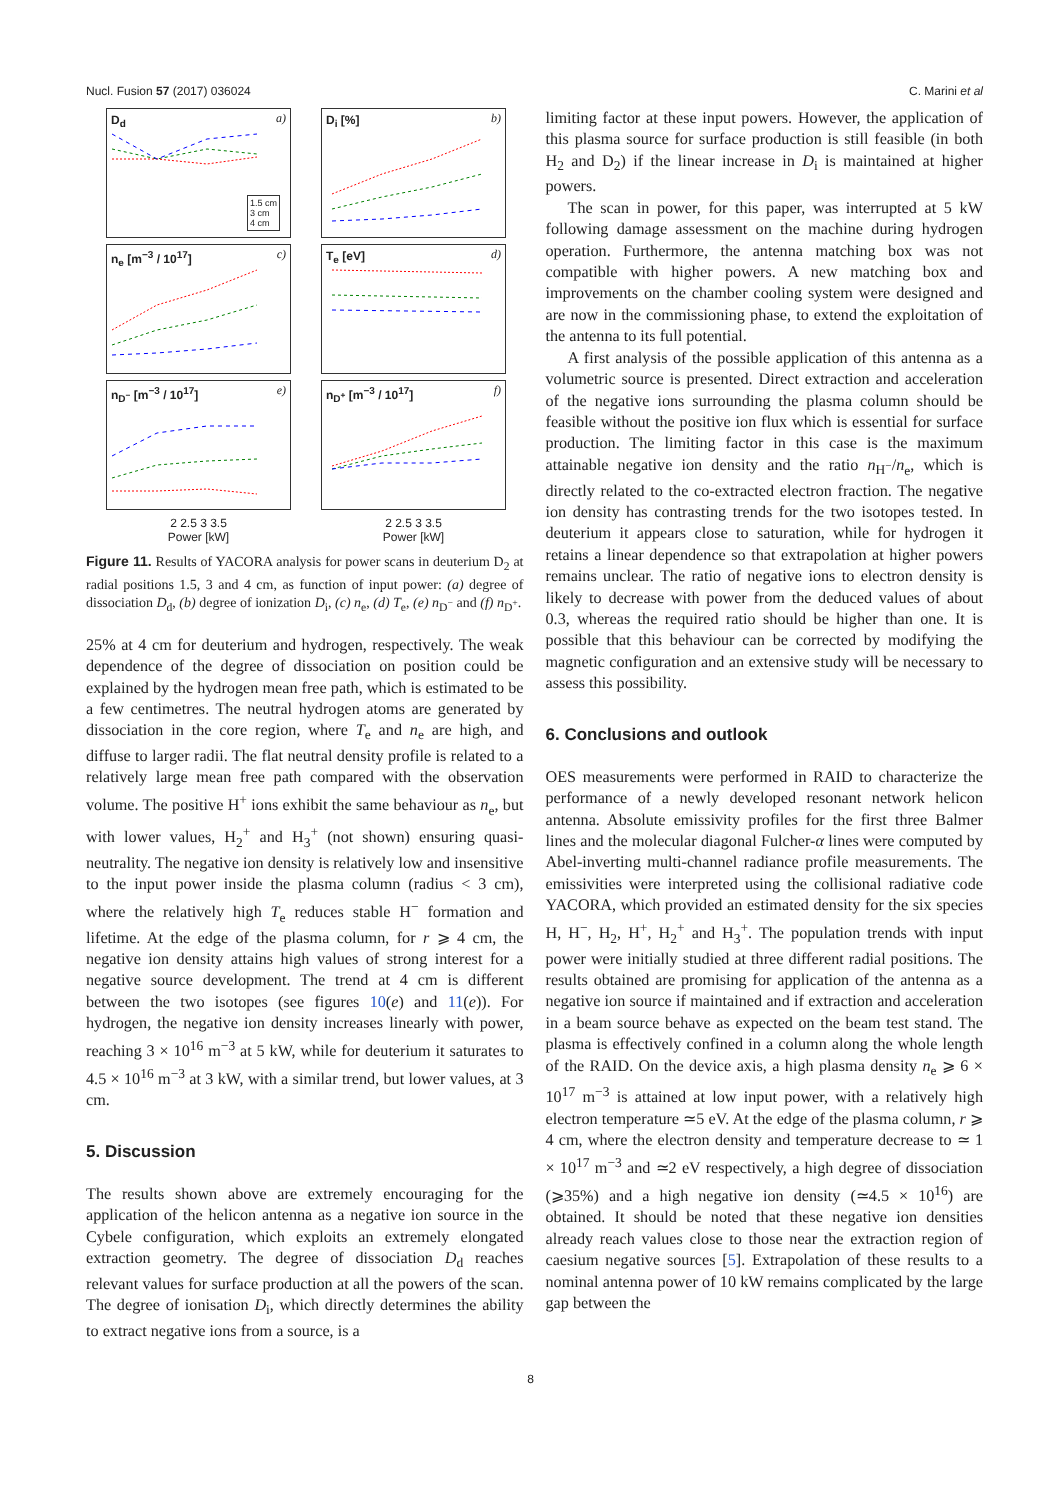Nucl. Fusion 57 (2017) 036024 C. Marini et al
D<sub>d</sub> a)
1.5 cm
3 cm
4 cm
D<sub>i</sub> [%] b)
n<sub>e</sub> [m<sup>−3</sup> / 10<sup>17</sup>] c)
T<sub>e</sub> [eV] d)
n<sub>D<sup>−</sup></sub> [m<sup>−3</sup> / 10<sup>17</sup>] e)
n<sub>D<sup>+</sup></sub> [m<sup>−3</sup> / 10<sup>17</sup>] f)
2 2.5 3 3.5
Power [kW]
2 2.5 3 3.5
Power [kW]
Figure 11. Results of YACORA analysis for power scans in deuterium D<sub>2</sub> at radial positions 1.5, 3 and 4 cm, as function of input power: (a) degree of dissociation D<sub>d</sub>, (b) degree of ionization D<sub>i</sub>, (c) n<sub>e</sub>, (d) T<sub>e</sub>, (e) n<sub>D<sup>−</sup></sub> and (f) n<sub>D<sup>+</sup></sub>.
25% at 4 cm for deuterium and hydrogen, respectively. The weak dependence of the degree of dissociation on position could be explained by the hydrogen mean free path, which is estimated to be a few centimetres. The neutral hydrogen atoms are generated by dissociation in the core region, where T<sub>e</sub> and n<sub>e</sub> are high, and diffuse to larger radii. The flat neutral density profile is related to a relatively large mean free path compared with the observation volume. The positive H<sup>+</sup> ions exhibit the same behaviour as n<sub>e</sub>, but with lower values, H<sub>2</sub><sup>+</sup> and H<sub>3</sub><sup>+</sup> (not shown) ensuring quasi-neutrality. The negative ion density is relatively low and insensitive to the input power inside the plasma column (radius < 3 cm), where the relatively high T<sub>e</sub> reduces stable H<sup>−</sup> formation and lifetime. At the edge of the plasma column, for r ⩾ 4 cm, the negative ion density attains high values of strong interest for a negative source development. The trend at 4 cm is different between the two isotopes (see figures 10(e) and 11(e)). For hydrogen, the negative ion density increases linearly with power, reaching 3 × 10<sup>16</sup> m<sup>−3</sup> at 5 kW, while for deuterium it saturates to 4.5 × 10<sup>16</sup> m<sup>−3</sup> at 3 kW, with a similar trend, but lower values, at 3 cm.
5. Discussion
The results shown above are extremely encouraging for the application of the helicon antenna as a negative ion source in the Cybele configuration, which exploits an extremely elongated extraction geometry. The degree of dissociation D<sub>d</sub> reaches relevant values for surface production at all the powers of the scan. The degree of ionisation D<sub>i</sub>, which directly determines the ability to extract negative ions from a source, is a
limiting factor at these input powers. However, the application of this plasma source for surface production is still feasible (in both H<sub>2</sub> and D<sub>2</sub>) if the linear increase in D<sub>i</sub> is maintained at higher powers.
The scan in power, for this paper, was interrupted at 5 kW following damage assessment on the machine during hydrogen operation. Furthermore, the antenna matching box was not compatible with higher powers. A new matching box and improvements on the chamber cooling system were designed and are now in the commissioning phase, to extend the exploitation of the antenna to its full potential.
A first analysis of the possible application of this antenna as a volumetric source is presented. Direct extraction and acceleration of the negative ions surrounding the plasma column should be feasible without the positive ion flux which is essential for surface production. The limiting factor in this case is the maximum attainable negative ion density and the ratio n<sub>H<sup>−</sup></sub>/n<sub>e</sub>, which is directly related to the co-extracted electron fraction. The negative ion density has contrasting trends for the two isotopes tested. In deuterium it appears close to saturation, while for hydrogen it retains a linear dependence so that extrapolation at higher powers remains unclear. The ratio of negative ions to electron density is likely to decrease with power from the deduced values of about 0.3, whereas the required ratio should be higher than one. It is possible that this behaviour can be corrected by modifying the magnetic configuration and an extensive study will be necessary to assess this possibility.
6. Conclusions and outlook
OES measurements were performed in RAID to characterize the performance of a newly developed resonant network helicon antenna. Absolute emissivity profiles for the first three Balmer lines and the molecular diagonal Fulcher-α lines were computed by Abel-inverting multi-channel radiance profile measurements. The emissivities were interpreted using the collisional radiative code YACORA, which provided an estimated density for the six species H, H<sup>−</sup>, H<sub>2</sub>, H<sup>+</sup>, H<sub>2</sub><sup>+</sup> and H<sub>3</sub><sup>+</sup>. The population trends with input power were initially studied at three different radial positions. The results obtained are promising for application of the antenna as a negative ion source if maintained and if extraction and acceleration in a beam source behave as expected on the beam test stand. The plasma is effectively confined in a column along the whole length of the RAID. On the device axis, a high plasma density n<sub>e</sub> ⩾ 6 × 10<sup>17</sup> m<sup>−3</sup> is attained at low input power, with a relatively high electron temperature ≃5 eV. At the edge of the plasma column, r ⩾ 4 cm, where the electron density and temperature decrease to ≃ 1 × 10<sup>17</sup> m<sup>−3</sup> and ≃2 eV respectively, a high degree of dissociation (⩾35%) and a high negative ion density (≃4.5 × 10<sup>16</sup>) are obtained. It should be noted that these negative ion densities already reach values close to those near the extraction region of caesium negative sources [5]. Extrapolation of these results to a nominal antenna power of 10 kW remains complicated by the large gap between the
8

◆ ◆ ◆ ◆

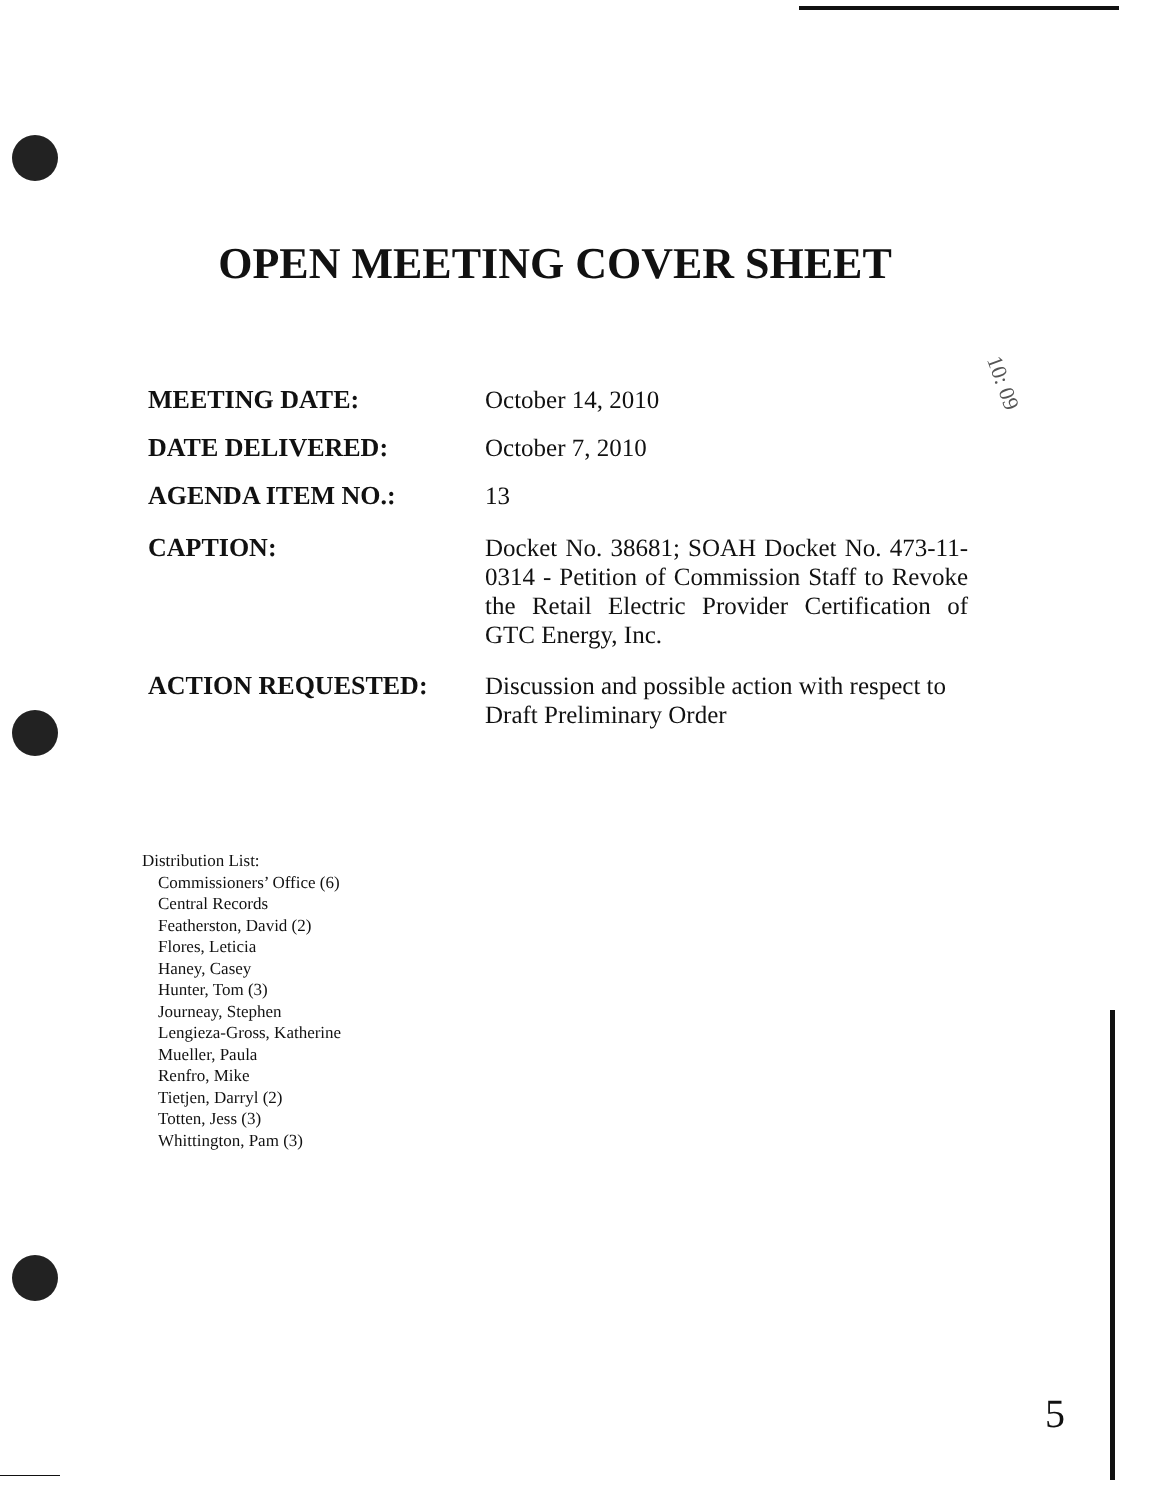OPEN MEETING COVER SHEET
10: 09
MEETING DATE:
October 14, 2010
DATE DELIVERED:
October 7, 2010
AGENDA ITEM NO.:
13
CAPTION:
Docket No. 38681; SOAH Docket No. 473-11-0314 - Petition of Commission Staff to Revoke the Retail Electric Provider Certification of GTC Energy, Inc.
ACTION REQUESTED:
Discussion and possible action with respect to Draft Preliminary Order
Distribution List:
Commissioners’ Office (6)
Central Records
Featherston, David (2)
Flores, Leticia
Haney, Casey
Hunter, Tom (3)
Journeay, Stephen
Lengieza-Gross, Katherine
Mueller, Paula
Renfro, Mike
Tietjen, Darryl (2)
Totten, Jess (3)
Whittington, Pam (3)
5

◆ ◆ ◆ ◆

**Goal of the exercise**
Using the data above, return the lines from the one holding "Nucl. Fusion 57 (2017) 036024 C. Marini et al" through the one holding "Figure 11. Results" exactly, but not the pictures.

**Answer section**
Nucl. Fusion 57 (2017) 036024 C. Marini et al
D<sub>d</sub> a)
1.5 cm
3 cm
4 cm
D<sub>i</sub> [%] b)
n<sub>e</sub> [m<sup>−3</sup> / 10<sup>17</sup>] c)
T<sub>e</sub> [eV] d)
n<sub>D<sup>−</sup></sub> [m<sup>−3</sup> / 10<sup>17</sup>] e)
n<sub>D<sup>+</sup></sub> [m<sup>−3</sup> / 10<sup>17</sup>] f)
2 2.5 3 3.5
Power [kW]
2 2.5 3 3.5
Power [kW]
Figure 11. Results of YACORA analysis for power scans in deuterium D<sub>2</sub> at radial positions 1.5, 3 and 4 cm, as function of input power: (a) degree of dissociation D<sub>d</sub>, (b) degree of ionization D<sub>i</sub>, (c) n<sub>e</sub>, (d) T<sub>e</sub>, (e) n<sub>D<sup>−</sup></sub> and (f) n<sub>D<sup>+</sup></sub>.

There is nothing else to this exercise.